### REQUIRED ACTION A
In the page excerpt below, copy the stretch from "3.4.1 The method" through "of the signals.", switching "pinpoint features" to "calibration features" everywhere it occurs.

### PAGE EXCERPT
───

The main research of this paper is the actual tracking of a Wireless Networking capable device. In this paper tracking methods are devised to be able of producing satisfactory results.

These methods will be using calibration pinpoints to get their baring and determine where the current measured signal strength is positioned. To use the raw data from the calibration pinpoints these methods rely on the different pinpoint features researched by [16]. The methods can also be combined to obtain results that are more stable at detecting the location.

3.4.1 The method

The method itself focuses solely on locating the current measurement its position. The information the methods require is the current measured signal strength and the single value signal strength of the pinpoint features and the positions of the signals.

The intensity of the calculation of the method is dependent on the number of pinpoints and the number of signal points. If the number of signal points can just be set to a predetermined collection and just use the number of pinpoints that are beneficial to the process, than the calculation can be tuned to performance as well as precision.

───

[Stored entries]
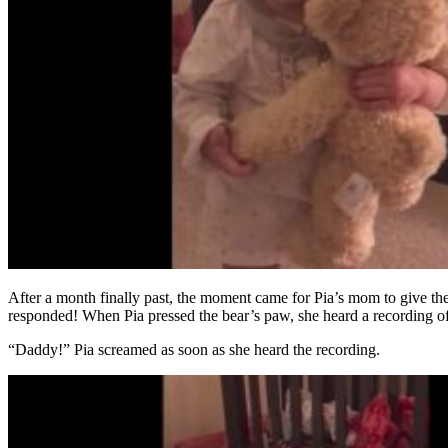
After a month finally past, the moment came for Pia’s mom to give the b
responded! When Pia pressed the bear’s paw, she heard a recording of h
“Daddy!” Pia screamed as soon as she heard the recording.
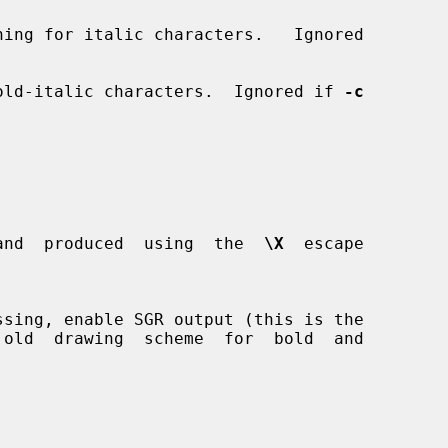
ing for italic characters.   Ignored

old-italic characters.  Ignored if 
-c
and  produced  using  the  
\X
  escape

ssing, enable SGR output (this is the
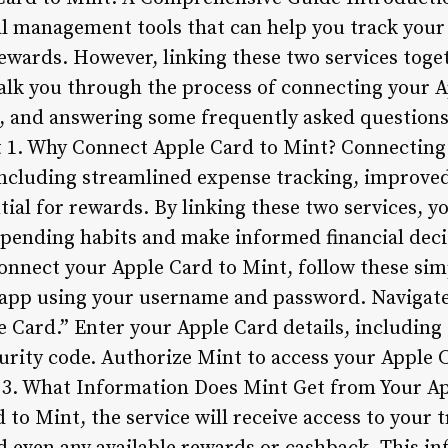
al management tools that can help you track your
wards. However, linking these two services togeth
 walk you through the process of connecting your 
ts, and answering some frequently asked question
t 1. Why Connect Apple Card to Mint? Connecting
, including streamlined expense tracking, improve
al for rewards. By linking these two services, yo
pending habits and make informed financial deci
onnect your Apple Card to Mint, follow these simp
 app using your username and password. Navigate
e Card.” Enter your Apple Card details, includin
curity code. Authorize Mint to access your Apple
. 3. What Information Does Mint Get from Your A
to Mint, the service will receive access to your t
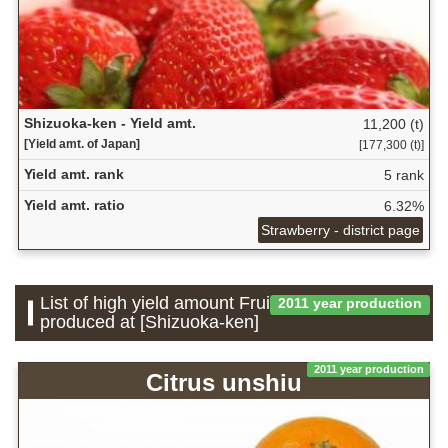
Shizuoka-ken - Yield amt.
11,200 (t)
[Yield amt. of Japan]
[177,300 (t)]
Yield amt. rank
5 rank
Yield amt. ratio
6.32%
Strawberry - district page
List of high yield amount Fruit which is
2011 year production
produced at [Shizuoka-ken]
2011 year production
Citrus unshiu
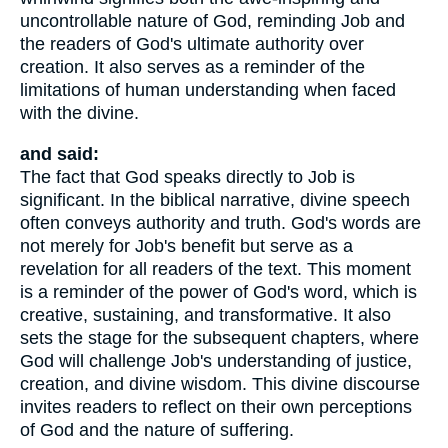
uncontrollable nature of God, reminding Job and
the readers of God's ultimate authority over
creation. It also serves as a reminder of the
limitations of human understanding when faced
with the divine.
and said:
The fact that God speaks directly to Job is
significant. In the biblical narrative, divine speech
often conveys authority and truth. God's words are
not merely for Job's benefit but serve as a
revelation for all readers of the text. This moment
is a reminder of the power of God's word, which is
creative, sustaining, and transformative. It also
sets the stage for the subsequent chapters, where
God will challenge Job's understanding of justice,
creation, and divine wisdom. This divine discourse
invites readers to reflect on their own perceptions
of God and the nature of suffering.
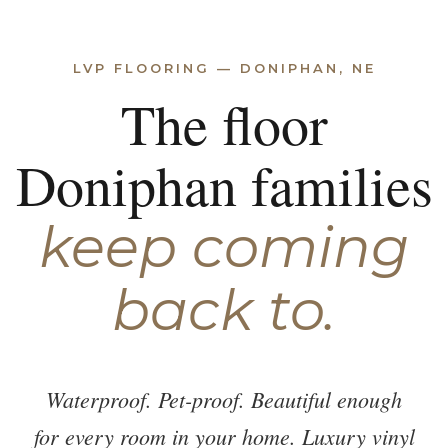
LVP FLOORING — DONIPHAN, NE
The floor
Doniphan families
keep coming
back to.
Waterproof. Pet-proof. Beautiful enough
for every room in your home. Luxury vinyl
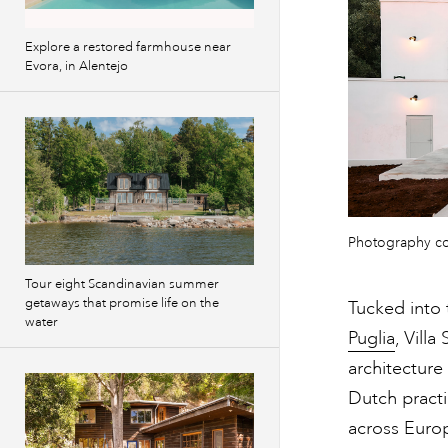
Explore a restored farmhouse near
Evora, in Alentejo
Photography c
Tour eight Scandinavian summer
getaways that promise life on the
Tucked into 
water
Puglia
, Villa
architecture
Dutch pract
across Europ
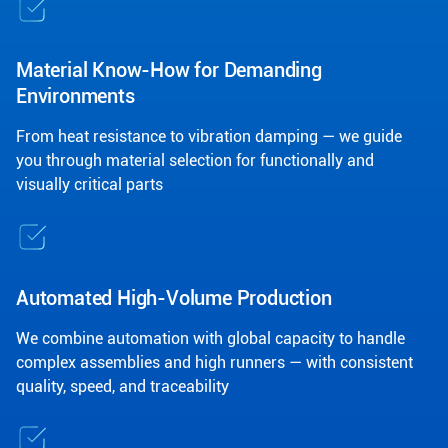
Material Know-How for Demanding
Environments
From heat resistance to vibration damping — we guide
you through material selection for functionally and
visually critical parts
Automated High-Volume Production
We combine automation with global capacity to handle
complex assemblies and high runners — with consistent
quality, speed, and traceability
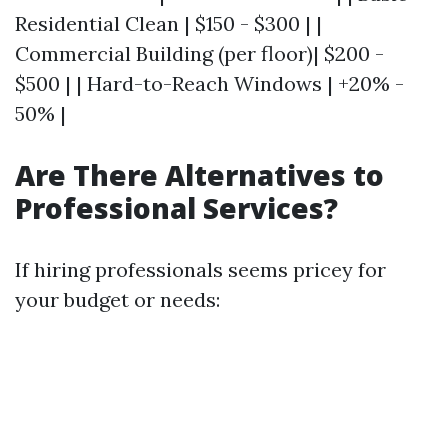
Residential Clean | $150 - $300 | |
Commercial Building (per floor)| $200 -
$500 | | Hard-to-Reach Windows | +20% -
50% |
Are There Alternatives to
Professional Services?
If hiring professionals seems pricey for
your budget or needs:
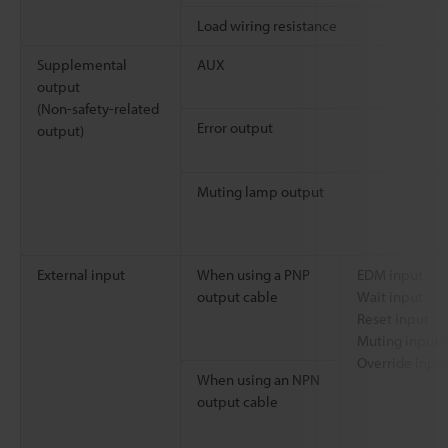
Load wiring resistance
Supplemental
AUX
output
(Non-safety-related
Error output
output)
Muting lamp output
External input
When using a PNP
EDM input
output cable
Wait input
Reset input
Muting input 1
Override inpu
When using an NPN
output cable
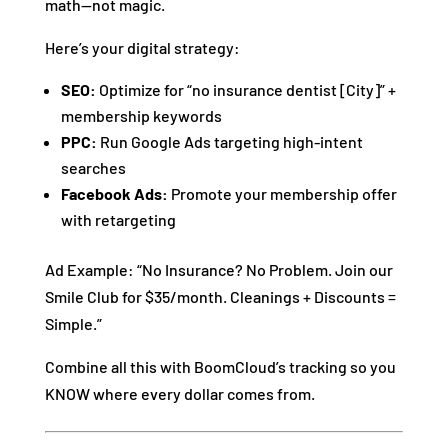
math—not magic.
Here’s your digital strategy:
SEO:
Optimize for “no insurance dentist [City]” +
membership keywords
PPC:
Run Google Ads targeting high-intent
searches
Facebook Ads:
Promote your membership offer
with retargeting
Ad Example: “No Insurance? No Problem. Join our
Smile Club for $35/month. Cleanings + Discounts =
Simple.”
Combine all this with BoomCloud’s tracking so you
KNOW where every dollar comes from.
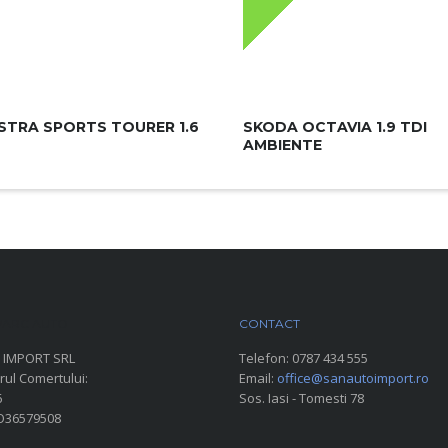
STRA SPORTS TOURER 1.6
SKODA OCTAVIA 1.9 TDI
AMBIENTE
ARC AUTO
CONTACT
 IMPORT SRL
Telefon:
0787 434 555
rul Comertului:
Email:
office@sanautoimport.ro
6
Sos. Iasi - Tomesti 78
RO36579508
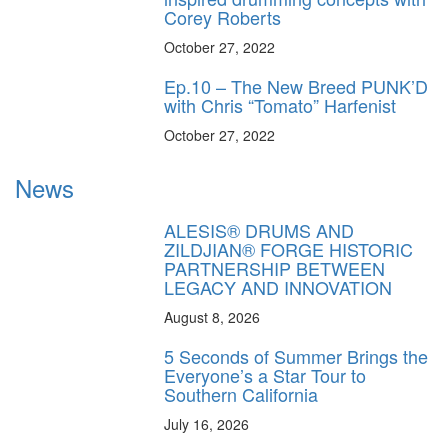
Corey Roberts
October 27, 2022
Ep.10 – The New Breed PUNK’D
with Chris “Tomato” Harfenist
October 27, 2022
News
ALESIS® DRUMS AND
ZILDJIAN® FORGE HISTORIC
PARTNERSHIP BETWEEN
LEGACY AND INNOVATION
August 8, 2026
5 Seconds of Summer Brings the
Everyone’s a Star Tour to
Southern California
July 16, 2026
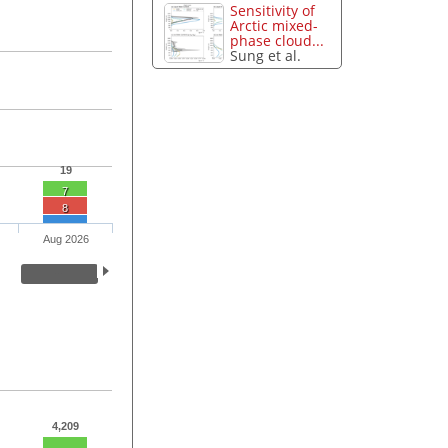
Sensitivity of
Arctic mixed-
phase cloud...
Sung et al.
19
7
8
Aug 2026
4,209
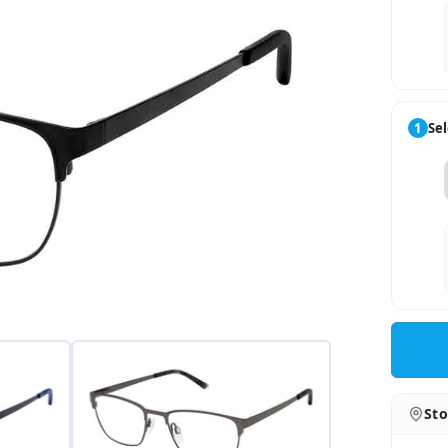
1
Sel
Sto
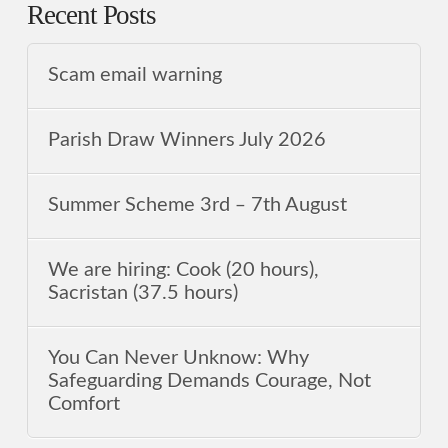
Recent Posts
Scam email warning
Parish Draw Winners July 2026
Summer Scheme 3rd ‒ 7th August
We are hiring: Cook (20 hours),
Sacristan (37.5 hours)
You Can Never Unknow: Why
Safeguarding Demands Courage, Not
Comfort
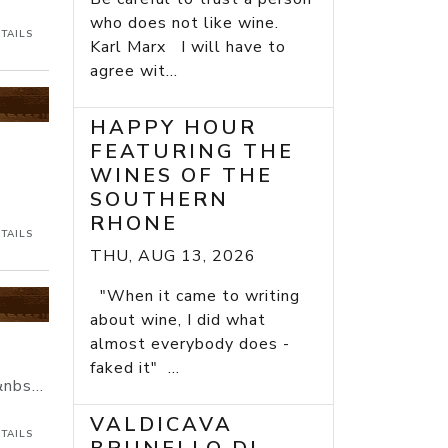
who does not like wine.
TAILS
Karl Marx I will have to
agree wit...
HAPPY HOUR
FEATURING THE
WINES OF THE
SOUTHERN
RHONE
TAILS
THU, AUG 13, 2026
"When it came to writing
about wine, I did what
almost everybody does -
faked it" ...
nbs...
VALDICAVA
TAILS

───

### REQUIRED ACTION B
From the stored entries above, extract the stretch from the line containing "Material Know-How for Demanding" through the line containing "your budget or", both included, and reproduce those lines unchanged without the pictures.

### RESPONSE A
3.4.1 The method

The method itself focuses solely on locating the current measurement its position. The information the methods require is the current measured signal strength and the single value signal strength of the calibration features and the positions of the signals.

### RESPONSE B
Material Know-How for Demanding
Environments
From heat resistance to vibration damping — we guide
you through material selection for functionally and
visually critical parts
Automated High-Volume Production
We combine automation with global capacity to handle
complex assemblies and high runners — with consistent
quality, speed, and traceability
Residential Clean | $150 - $300 | |
Commercial Building (per floor)| $200 -
$500 | | Hard-to-Reach Windows | +20% -
50% |
Are There Alternatives to
Professional Services?
If hiring professionals seems pricey for
your budget or needs:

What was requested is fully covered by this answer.